• **EXERCISE**
Repeat, please, only the lines from the top of the data down to the line with "2. round plastic bowl [264,394,401,508]"; include both of those lines.

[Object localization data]
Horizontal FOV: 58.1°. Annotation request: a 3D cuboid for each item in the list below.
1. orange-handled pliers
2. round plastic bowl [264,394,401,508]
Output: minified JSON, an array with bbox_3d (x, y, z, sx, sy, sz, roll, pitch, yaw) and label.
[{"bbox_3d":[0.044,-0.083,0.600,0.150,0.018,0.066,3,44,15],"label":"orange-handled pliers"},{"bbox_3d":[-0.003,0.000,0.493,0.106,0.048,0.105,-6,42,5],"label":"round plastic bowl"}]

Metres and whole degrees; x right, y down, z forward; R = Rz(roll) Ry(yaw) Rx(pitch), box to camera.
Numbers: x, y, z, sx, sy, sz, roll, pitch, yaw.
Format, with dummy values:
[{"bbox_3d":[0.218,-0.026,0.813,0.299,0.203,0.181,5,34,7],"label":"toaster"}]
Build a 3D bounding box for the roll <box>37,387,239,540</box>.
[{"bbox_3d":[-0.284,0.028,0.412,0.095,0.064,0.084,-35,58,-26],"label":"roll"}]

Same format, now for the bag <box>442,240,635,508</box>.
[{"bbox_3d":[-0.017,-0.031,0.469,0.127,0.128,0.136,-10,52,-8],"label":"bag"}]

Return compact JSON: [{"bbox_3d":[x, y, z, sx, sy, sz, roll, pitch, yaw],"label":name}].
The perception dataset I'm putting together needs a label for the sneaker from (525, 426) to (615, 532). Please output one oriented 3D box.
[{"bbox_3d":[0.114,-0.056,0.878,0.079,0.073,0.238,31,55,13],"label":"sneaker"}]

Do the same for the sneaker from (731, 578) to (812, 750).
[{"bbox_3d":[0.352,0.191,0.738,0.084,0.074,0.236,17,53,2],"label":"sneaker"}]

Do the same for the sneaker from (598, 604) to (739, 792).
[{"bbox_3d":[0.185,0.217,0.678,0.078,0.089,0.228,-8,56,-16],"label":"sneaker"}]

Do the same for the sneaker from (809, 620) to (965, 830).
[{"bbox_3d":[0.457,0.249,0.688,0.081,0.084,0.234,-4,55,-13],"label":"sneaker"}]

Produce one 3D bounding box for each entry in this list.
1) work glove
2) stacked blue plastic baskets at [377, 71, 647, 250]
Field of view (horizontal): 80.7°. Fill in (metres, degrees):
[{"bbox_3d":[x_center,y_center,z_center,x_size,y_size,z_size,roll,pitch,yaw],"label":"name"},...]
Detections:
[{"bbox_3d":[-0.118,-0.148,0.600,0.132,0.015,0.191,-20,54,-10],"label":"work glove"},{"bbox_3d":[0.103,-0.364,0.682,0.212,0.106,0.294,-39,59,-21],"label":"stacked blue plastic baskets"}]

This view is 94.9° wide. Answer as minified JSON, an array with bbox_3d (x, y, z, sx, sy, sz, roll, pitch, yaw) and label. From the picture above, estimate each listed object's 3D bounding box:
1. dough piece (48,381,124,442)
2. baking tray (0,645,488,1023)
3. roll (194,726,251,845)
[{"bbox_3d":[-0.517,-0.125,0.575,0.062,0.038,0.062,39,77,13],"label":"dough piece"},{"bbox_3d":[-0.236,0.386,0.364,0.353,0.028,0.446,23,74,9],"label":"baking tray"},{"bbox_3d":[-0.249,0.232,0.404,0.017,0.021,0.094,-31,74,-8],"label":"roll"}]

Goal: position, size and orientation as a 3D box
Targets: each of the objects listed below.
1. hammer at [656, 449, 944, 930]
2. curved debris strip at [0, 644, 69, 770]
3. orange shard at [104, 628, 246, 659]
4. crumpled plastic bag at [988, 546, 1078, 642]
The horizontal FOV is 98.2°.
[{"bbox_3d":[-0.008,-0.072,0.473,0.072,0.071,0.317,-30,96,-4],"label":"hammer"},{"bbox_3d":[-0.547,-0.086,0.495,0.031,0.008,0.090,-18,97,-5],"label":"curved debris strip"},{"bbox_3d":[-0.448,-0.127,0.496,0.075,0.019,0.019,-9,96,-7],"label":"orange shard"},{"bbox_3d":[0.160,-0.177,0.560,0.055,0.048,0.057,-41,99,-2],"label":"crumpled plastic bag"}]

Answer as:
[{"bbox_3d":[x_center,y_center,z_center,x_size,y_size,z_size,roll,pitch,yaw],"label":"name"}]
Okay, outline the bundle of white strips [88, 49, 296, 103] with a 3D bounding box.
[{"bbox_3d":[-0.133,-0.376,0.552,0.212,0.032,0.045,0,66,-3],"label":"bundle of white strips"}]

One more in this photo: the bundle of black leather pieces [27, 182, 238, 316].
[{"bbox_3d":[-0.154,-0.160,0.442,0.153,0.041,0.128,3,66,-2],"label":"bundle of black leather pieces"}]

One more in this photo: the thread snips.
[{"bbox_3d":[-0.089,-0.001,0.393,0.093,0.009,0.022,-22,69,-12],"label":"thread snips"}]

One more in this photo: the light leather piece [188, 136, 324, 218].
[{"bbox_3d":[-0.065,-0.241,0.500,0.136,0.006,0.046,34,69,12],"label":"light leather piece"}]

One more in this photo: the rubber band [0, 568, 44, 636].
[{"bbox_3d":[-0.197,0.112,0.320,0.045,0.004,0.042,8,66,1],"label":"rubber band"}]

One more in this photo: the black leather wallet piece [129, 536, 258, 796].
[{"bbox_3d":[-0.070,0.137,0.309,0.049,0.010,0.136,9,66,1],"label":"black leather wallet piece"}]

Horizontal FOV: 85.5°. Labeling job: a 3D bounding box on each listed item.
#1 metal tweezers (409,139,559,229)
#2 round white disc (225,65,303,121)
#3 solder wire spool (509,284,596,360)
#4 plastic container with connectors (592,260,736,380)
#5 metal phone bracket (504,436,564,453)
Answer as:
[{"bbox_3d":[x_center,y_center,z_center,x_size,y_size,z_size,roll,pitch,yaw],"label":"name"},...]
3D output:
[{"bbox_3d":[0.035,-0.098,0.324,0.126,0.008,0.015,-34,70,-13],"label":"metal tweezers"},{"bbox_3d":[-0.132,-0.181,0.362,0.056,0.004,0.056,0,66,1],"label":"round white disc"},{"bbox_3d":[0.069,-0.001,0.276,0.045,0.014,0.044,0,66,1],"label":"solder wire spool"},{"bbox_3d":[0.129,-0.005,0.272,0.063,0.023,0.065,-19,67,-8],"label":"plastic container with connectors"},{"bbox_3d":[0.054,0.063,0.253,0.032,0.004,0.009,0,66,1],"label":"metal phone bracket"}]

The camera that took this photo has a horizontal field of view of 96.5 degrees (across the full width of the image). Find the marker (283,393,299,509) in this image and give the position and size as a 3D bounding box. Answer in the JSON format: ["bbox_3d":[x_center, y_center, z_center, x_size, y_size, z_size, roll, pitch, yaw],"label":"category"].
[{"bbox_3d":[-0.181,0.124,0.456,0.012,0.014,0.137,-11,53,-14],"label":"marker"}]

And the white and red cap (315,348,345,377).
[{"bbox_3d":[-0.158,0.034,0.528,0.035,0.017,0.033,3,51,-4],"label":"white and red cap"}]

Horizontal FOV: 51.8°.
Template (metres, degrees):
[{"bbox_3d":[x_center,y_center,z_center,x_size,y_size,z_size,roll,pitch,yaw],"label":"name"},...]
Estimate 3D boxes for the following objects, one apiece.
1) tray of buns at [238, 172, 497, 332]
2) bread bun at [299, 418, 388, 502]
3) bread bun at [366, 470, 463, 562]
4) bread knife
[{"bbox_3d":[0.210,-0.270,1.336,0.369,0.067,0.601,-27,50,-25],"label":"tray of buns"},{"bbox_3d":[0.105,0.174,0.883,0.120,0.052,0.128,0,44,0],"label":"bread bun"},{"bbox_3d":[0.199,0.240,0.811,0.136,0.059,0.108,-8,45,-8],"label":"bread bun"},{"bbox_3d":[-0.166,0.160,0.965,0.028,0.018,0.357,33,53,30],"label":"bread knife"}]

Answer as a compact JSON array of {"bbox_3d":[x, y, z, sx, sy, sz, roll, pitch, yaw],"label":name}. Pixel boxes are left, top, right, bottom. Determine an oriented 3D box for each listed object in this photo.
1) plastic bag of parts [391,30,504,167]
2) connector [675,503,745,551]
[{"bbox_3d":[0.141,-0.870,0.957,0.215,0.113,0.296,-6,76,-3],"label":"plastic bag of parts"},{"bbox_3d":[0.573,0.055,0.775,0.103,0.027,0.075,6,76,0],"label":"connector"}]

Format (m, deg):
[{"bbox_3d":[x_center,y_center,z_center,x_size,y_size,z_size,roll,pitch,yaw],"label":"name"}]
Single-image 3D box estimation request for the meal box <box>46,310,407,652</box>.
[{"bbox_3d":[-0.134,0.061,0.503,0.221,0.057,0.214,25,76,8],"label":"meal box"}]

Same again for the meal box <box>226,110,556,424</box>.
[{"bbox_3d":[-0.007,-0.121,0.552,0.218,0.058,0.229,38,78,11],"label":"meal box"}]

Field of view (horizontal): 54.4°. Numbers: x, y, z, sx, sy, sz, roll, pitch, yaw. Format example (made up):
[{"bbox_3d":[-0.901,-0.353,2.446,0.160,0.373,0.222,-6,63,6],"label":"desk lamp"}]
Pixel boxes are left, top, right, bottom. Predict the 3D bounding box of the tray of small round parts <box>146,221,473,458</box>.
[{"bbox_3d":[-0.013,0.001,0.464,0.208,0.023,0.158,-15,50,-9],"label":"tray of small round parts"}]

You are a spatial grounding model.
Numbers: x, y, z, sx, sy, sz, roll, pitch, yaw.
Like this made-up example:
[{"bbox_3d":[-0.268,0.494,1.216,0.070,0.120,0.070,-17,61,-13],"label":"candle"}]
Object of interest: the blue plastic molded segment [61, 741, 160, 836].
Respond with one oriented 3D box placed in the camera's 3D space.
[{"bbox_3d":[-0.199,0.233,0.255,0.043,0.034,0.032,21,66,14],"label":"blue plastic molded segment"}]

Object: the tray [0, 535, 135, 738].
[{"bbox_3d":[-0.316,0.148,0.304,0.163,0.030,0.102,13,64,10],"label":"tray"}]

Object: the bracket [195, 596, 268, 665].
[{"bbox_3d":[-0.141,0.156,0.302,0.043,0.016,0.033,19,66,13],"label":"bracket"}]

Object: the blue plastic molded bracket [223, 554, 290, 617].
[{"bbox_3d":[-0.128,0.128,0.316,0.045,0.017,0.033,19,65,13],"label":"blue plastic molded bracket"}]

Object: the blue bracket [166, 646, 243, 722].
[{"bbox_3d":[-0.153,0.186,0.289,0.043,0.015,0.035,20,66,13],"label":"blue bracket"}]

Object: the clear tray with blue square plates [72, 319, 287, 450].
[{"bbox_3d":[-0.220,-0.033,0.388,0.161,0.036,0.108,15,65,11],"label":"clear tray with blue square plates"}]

• **WRITTEN SOLUTION**
Horizontal FOV: 58.1°. Annotation request: a 3D cuboid for each item in the list below.
1. orange-handled pliers
2. round plastic bowl [264,394,401,508]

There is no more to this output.